Как оказывается, Швеция не так уж резко отличается от Англии. В те безрадостные 1970-е папа какое количество также потребовал тишины, в то время, когда Смайли приближался к добыче. «В том месте он был таким же знаком, как и тут», – подтверждает режиссер. Шведской культуре легко принять этого персонажа; в ней также имеется любовь к заговорам (Стиг Ларссон тому пример), плюс душок советского аскетизма с его серыми силуэтами и грязным снегом домов.

Не смотря на то, что Альфредсон вспоминает, как приехал в Лондон в то время и поразился мрачному муниципальному пейзажу: «Улицы были такими нечистыми». Где-то посередине лежит палитра его фильма: коричневые и серые тона, тени и обнажённые лампочки. Помещения в дыму сигарет.

И легкий оттенок лощеного скандинавского модерна.

Эта красноречивая задумчивость была и в «Разреши войти меня». Альфредсон может практически дирижировать тишиной. Продюсеры осознали, что он – тот, кто им нужен, услышав от него один мрачный комментарий.

Альфредсон рос нердом, терпевшим издевательства в школе, – прирожденный одиночка. «Эти шпионы, – увидел он, – обычные нерды».
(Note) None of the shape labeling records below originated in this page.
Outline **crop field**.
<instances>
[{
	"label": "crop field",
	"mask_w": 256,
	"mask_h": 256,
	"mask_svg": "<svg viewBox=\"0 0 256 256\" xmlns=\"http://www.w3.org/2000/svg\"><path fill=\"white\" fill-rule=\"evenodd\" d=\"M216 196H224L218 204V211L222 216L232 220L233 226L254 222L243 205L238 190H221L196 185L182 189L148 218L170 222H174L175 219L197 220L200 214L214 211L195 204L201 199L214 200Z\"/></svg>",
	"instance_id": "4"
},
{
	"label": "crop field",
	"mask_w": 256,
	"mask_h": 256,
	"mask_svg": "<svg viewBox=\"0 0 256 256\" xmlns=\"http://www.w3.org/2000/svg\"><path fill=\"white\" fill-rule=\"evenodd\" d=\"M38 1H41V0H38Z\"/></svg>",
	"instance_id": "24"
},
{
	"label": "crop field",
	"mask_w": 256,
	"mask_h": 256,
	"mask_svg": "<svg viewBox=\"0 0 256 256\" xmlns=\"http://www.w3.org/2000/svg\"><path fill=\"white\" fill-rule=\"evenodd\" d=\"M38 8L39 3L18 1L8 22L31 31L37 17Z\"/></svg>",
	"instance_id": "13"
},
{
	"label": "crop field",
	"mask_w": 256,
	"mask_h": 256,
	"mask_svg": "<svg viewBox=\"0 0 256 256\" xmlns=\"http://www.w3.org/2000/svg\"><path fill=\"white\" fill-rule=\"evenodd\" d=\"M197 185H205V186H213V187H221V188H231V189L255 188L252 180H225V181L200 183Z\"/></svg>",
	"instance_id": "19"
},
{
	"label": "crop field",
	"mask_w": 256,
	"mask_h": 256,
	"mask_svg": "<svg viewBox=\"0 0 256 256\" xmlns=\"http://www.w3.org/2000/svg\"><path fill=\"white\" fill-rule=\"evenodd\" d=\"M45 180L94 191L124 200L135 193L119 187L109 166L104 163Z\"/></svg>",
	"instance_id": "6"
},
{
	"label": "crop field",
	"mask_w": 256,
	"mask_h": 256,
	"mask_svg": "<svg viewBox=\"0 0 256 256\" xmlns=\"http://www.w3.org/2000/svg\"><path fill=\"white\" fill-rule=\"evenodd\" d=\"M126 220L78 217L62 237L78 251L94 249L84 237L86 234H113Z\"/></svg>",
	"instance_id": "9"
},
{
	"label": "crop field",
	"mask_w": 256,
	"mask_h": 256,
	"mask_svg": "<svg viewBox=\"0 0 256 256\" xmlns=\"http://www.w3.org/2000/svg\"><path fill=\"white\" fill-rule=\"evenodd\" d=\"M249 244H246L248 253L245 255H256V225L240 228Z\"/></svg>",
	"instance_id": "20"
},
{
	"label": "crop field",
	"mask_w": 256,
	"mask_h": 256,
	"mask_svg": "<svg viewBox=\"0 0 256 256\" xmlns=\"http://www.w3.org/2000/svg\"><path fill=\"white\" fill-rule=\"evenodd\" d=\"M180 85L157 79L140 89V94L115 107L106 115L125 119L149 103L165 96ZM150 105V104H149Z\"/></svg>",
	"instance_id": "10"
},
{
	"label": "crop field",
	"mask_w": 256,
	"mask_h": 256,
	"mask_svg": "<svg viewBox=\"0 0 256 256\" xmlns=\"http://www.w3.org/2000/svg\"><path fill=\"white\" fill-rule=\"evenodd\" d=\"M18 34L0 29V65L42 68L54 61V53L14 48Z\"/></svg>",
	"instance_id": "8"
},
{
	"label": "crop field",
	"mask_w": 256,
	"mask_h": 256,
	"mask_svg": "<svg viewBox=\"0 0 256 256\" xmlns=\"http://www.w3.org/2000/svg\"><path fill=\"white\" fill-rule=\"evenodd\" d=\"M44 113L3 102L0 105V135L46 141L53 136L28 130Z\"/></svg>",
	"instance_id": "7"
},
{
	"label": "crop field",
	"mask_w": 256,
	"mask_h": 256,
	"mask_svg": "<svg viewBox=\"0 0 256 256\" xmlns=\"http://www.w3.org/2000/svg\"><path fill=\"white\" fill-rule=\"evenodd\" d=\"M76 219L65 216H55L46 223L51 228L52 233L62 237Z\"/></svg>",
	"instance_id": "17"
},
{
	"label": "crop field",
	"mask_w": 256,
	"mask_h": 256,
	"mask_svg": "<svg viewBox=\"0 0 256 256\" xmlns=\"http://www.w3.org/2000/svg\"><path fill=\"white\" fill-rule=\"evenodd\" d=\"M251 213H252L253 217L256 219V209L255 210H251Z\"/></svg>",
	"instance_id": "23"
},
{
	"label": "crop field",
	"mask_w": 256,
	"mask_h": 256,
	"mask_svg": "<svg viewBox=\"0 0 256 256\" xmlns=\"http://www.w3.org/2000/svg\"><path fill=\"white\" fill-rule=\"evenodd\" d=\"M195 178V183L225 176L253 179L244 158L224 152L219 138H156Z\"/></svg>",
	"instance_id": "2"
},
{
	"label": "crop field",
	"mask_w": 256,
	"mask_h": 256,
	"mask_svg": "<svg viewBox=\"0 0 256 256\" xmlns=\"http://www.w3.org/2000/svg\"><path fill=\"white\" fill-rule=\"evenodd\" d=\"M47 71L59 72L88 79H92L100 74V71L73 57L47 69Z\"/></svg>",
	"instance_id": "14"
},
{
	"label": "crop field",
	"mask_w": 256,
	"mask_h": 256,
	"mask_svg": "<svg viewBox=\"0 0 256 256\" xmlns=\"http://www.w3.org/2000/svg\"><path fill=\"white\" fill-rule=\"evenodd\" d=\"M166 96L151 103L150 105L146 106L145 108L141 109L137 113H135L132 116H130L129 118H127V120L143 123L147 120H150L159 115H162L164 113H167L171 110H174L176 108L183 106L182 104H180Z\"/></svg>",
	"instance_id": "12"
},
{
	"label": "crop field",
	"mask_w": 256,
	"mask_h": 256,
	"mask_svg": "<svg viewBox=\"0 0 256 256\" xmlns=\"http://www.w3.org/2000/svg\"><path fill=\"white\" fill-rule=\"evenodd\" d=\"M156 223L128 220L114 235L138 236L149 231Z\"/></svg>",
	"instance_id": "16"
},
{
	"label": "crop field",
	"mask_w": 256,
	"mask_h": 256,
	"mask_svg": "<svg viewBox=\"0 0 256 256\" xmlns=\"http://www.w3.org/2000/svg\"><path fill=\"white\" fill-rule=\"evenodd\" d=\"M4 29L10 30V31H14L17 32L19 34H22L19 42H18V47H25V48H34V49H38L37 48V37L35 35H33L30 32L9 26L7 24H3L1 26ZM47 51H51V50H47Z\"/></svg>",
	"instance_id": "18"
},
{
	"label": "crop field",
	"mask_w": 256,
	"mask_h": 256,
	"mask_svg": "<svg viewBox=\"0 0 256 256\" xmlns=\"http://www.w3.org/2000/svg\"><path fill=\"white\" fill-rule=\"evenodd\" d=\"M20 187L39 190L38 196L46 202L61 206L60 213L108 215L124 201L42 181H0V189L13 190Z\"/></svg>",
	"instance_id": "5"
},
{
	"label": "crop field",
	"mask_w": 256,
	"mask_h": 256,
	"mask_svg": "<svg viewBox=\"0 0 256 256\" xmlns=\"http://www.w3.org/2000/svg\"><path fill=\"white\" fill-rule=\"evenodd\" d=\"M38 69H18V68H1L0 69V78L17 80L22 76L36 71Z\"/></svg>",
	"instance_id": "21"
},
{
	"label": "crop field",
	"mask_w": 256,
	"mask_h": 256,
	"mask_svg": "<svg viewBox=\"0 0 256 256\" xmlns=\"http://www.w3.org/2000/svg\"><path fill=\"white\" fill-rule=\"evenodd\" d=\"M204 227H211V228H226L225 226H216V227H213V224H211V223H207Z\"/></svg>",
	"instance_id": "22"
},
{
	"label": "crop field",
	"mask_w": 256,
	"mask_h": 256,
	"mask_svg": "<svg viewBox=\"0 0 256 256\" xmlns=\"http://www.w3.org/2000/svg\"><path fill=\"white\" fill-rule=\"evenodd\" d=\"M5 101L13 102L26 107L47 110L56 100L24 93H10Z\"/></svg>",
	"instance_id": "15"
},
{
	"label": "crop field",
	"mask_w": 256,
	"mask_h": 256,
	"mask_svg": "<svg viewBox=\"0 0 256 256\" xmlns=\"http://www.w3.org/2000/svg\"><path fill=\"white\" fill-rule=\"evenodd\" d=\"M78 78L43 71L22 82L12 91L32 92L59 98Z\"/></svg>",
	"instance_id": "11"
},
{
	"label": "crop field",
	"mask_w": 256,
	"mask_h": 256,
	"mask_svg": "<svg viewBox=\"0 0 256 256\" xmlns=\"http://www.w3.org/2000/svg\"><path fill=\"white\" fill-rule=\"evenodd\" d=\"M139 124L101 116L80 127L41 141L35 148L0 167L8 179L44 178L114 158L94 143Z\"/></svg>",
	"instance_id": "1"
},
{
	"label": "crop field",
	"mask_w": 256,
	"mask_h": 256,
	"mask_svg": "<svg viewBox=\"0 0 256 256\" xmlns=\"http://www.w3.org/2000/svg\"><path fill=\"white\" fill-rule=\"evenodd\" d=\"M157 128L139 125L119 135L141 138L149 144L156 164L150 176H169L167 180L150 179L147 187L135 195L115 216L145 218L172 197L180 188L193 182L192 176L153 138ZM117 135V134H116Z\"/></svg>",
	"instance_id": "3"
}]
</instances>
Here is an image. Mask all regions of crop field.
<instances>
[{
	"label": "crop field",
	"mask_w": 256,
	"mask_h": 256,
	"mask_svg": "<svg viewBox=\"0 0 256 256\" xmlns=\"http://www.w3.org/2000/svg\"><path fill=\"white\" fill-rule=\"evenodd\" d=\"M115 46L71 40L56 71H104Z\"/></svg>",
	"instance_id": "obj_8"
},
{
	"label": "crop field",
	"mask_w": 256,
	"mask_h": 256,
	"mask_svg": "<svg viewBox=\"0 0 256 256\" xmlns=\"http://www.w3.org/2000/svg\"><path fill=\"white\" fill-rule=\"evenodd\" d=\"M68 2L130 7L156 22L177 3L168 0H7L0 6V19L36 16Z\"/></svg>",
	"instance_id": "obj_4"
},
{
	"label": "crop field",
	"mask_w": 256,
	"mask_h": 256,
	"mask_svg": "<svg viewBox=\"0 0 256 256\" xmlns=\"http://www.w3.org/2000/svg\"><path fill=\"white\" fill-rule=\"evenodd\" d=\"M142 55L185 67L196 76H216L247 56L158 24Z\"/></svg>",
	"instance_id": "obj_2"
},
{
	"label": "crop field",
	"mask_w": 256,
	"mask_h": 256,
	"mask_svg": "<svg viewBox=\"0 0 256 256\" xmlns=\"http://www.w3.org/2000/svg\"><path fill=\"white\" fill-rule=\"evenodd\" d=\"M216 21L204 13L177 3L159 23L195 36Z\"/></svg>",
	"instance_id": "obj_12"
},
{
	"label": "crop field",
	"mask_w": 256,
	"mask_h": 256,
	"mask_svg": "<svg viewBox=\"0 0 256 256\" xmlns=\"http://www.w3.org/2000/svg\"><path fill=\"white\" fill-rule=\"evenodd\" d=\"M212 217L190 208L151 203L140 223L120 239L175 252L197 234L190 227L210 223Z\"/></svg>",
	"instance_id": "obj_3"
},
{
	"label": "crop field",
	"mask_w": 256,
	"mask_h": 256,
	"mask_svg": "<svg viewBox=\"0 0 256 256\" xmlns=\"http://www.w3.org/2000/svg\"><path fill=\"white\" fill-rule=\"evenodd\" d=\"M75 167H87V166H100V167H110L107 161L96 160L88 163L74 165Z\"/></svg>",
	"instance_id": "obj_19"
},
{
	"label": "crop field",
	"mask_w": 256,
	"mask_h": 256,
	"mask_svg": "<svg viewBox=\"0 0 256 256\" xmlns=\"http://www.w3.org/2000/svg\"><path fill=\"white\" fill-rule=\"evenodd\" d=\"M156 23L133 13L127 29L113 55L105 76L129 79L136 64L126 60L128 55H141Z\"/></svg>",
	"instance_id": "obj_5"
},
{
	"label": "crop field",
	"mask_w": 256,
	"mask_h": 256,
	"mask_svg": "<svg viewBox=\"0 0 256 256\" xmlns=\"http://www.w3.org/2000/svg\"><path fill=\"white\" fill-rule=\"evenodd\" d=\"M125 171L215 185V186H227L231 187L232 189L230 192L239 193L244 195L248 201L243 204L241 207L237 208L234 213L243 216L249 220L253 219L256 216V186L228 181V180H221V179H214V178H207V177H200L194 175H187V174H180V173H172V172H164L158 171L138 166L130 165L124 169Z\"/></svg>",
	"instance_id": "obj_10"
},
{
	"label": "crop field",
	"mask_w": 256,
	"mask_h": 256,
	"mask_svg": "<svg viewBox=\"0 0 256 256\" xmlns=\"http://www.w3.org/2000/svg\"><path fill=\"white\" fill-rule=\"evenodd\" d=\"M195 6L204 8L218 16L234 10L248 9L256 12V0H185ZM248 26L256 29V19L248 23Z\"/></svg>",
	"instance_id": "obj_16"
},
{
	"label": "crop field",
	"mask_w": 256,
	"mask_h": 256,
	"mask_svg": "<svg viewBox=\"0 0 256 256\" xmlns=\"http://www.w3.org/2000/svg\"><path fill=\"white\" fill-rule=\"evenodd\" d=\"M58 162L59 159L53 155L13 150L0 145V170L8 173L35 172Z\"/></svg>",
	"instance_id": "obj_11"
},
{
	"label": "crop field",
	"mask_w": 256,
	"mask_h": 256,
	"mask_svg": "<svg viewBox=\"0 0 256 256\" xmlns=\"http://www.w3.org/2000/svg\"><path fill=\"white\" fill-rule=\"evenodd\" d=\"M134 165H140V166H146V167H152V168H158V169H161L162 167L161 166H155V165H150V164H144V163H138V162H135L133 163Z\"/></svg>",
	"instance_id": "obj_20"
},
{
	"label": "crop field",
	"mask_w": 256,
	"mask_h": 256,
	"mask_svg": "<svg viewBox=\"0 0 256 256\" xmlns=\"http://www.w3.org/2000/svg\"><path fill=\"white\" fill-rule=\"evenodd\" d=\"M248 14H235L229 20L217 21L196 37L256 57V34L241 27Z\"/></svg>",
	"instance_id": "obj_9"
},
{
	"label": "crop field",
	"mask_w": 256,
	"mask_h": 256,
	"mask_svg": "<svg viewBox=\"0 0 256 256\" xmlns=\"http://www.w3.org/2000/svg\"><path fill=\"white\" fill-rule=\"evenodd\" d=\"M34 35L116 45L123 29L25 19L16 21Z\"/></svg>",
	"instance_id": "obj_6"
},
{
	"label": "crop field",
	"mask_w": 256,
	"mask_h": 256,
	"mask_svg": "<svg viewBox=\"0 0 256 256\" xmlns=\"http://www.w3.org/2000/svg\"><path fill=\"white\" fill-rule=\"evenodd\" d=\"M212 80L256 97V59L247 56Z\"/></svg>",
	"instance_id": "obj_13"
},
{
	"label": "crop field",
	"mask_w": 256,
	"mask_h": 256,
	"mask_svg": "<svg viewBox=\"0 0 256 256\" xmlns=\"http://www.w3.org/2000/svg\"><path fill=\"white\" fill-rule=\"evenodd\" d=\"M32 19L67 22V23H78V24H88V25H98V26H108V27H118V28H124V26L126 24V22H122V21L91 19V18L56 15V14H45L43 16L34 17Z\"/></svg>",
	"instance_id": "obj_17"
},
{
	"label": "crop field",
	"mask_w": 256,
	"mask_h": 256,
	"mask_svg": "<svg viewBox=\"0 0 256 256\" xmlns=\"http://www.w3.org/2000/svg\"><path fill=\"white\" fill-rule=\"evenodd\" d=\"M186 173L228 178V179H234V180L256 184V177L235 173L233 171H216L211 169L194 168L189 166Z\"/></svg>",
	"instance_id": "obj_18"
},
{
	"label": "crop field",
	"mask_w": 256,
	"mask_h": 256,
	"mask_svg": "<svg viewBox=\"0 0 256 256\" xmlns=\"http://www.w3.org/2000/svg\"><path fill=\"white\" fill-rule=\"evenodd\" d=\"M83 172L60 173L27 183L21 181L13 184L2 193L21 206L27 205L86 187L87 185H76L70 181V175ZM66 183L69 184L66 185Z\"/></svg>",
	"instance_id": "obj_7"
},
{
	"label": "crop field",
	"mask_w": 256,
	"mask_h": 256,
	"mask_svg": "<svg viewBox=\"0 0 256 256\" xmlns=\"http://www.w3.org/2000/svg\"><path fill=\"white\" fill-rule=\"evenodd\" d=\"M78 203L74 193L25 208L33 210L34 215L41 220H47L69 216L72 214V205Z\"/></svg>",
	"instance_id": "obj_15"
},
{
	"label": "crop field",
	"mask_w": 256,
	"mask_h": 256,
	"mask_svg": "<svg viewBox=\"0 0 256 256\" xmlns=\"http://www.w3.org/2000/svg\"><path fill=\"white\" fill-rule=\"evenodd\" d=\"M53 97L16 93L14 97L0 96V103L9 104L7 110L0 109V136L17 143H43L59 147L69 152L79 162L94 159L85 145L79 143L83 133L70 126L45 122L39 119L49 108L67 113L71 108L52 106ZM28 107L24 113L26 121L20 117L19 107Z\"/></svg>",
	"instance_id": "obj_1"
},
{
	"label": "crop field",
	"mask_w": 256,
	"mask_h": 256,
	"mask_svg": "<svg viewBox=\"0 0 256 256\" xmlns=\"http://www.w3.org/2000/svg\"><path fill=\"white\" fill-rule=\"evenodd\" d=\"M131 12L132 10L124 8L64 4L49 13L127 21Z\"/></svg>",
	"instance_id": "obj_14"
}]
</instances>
Все уверены в том, что взор чужестранца на Смайли отправился фильму лишь на пользу. «Мы снимали не какой-то британский междусобойчик», – одобрительно говорит Олдман. Что до интернационалиста Ле Карре, тот думал, что раз бразилец (Фернанду Мейреллиш) смог обогатить «Преданного садовника», то и швед добавит что-то неповторимое в «Шпиона…». «Он привнес весьма характерный почерк», – говорит автор.

Как и при с Ле Карре, и с Олдманом, Альфредсон отождествлял себя с персонажем Смайли. Все еще будучи естественным аутсайдером, он остро ощущал родство с немногословным шпионом. У них обоих, как он говорит, имеется свойство уходить в собственный воображение. «Джордж Смайли живет в параноидальном мире, где ему приходится надеяться на собственный воображение. Но у него имеется поразительная свойство оставаться невозмутимым перед лицом событий.

Вот из-за чего он лучший шпион в мире – он ни при каких обстоятельствах не разрешает себе отвлекаться. Я питаю зависть к таковой способности. Еще он достаточно ужасный, он бывает ожесточённым».

Ле Карре именует это «нужным отказом от нравственности».

Кадр из фильма

Возможно, взор шведа был нужен, дабы уловить весьма британскую катастрофу, проглядывающую между строчков данной истории. Дело Смайли уже проиграно: пришли американцы («кузены»), Империи больше нет. Эта игра – шпионаж – последнее, что осталось от «Ветхой Веры». «Он обожает Англию, которой больше не существует», – говорит Олдман.

Его мысль так же иллюзорна, как и идеология крота. «Вы изобрели эту машину, разведслужбу и обучили всему американцев, – делится собственными наблюдениями Альфредсон. – Но сейчас вы больше не центр Вселенной». В центре лабиринта, выстроенного Ле Карре, лежит пустота – все предательства и эти измены в итоге ничего не дают.

Начинающий режиссер попросил великого писателя об одолжении: сняться в камео в сцене рождественской вечеринки в Цирке; это флешбэк, в котором пьяные тайные агенты поют коммунистический гимн и выпивают за Санту-Ленина. На съемочной площадке Ле Карре кланяется, срывая шквал аплодисментов. «Я сделал вывод, что я тут что-то наподобие старого гея-библиотекаря, которого из уважения пригласили по ветхой памяти, и которому сейчас дали карт-бланш на потребление алкоголя!» – смеется Ле Карре. Иначе говоря под совершенным прикрытием.